A shut-in who longs for contact with the outside world? An agoraphobe? A misfit with no social skills? An elderly person with no children who's outlived all his friends?
Who would be so desperate to converse with another human being that he'd actually volunteer to talk to salesmen and debt collectors? Who stoops that low?
Stoops does, or did. Melody Stoops, that is.
Three years ago, Stoops launched her latest illicit entrepreneurial effort – having pled guilty to theft in Colorado the year prior – by buying the first of 35 cell phones she would eventually accumulate and store in a shoebox, just waiting for them to ring – and ring and ring.
Though living in central Pennsylvania, Stoops registered her nearly three dozen phones with Florida numbers. Why Florida?
“I knew that people had hardships in Florida, that they would be usually defaulting on their loans or their credit cards,” she testified in 2015.
Stoops wanted to receive “unsolicited” calls from debt collectors so that she could file lawsuits against the companies making them in violation of the 1991 Telephone Consumer Protection Act (TCPA) and recover “damages” as high as $1,500 per call.

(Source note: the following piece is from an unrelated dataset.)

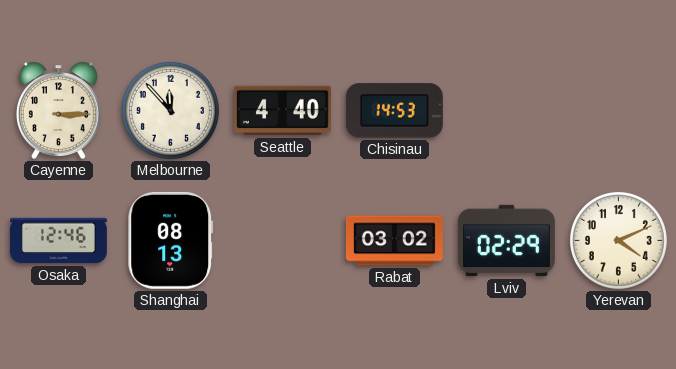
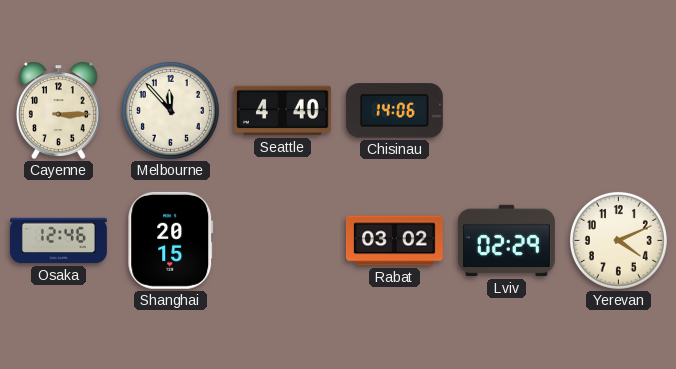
Chisinau: 14:53 -> 14:06
Shanghai: 08:13 -> 20:15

Several thousand TCPA suits were filed last year, but most were settled out of court, which is what plaintiffs hope for and count on.
Stoops filed roughly a dozen suits in the U.S. District Court for the Western District of Pennsylvania and sent twice as many demand letters. “It’s my business,” she testified. “It’s what I do.”
Technically, then, the calls weren't unsolicited. That's essentially what a federal judge concluded when he dismissed her last suit, against Wells Fargo.
Think what she might accomplish if she applied her craftiness to a real enterprise!